■ EXERCISE ■
Show every line from the data below that includes "свежих".
---------- PROVIDED RECORDS ----------
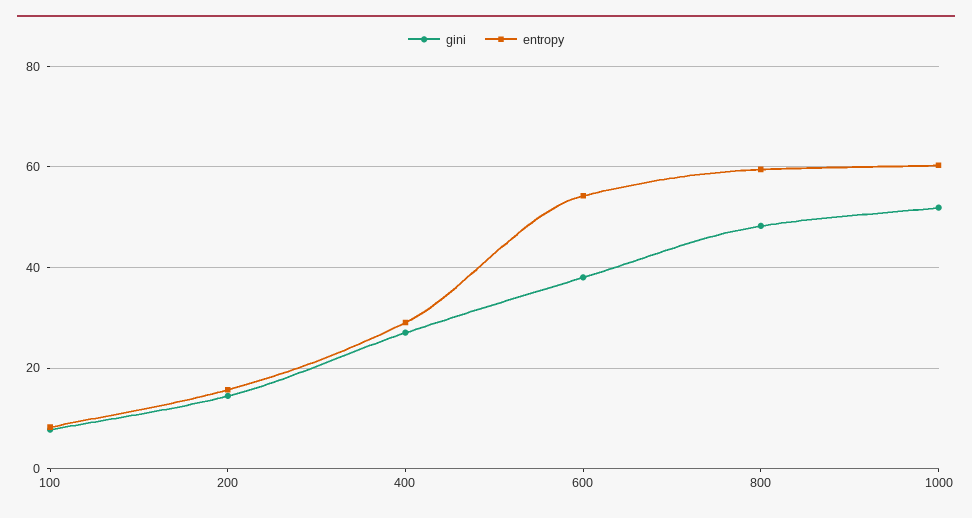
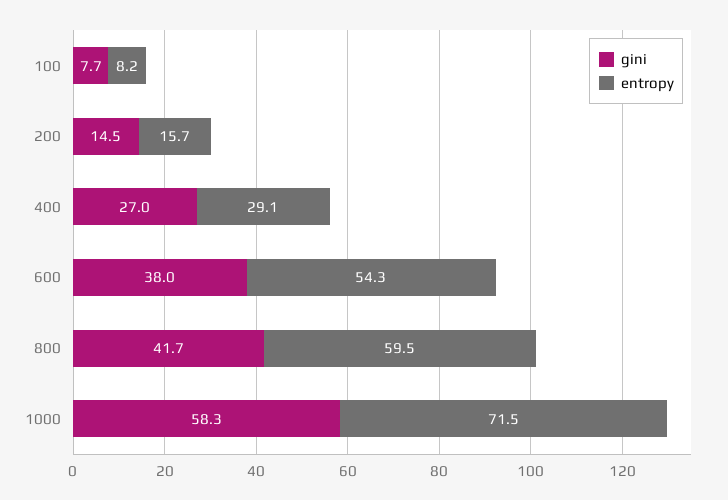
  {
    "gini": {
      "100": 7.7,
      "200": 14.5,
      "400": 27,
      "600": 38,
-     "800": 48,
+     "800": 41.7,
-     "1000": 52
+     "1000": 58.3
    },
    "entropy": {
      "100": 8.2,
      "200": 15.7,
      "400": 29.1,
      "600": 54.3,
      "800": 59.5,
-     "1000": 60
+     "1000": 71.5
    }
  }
----------
---------- PROVIDED RECORDS ----------
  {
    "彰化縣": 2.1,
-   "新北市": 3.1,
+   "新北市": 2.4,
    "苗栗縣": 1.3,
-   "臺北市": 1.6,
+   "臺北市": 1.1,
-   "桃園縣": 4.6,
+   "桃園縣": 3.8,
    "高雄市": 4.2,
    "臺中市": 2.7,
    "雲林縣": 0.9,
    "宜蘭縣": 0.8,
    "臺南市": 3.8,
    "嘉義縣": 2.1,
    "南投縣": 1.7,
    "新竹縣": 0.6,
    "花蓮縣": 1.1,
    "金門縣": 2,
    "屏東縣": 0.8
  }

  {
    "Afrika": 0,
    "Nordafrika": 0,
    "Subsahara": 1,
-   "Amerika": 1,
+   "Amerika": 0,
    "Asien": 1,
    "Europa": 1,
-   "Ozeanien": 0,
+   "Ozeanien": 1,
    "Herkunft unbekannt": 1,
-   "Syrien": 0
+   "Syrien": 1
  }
----------
---------- PROVIDED RECORDS ----------
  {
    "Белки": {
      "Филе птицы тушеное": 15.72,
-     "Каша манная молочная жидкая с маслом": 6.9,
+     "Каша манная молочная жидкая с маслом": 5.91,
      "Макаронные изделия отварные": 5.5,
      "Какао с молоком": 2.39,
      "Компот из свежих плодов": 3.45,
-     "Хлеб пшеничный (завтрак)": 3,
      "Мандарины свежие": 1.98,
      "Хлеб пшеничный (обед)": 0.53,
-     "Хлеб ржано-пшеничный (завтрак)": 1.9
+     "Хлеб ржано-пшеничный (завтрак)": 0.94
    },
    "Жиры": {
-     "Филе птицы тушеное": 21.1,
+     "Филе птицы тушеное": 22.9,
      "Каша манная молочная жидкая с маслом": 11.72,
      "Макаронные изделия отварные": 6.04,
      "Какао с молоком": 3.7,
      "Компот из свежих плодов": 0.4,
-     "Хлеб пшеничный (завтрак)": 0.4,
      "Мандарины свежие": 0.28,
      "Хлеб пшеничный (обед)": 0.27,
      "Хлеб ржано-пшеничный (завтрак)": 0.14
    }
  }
----------
■ RESPONSE ■
      "Компот из свежих плодов": 3.45,
      "Компот из свежих плодов": 0.4,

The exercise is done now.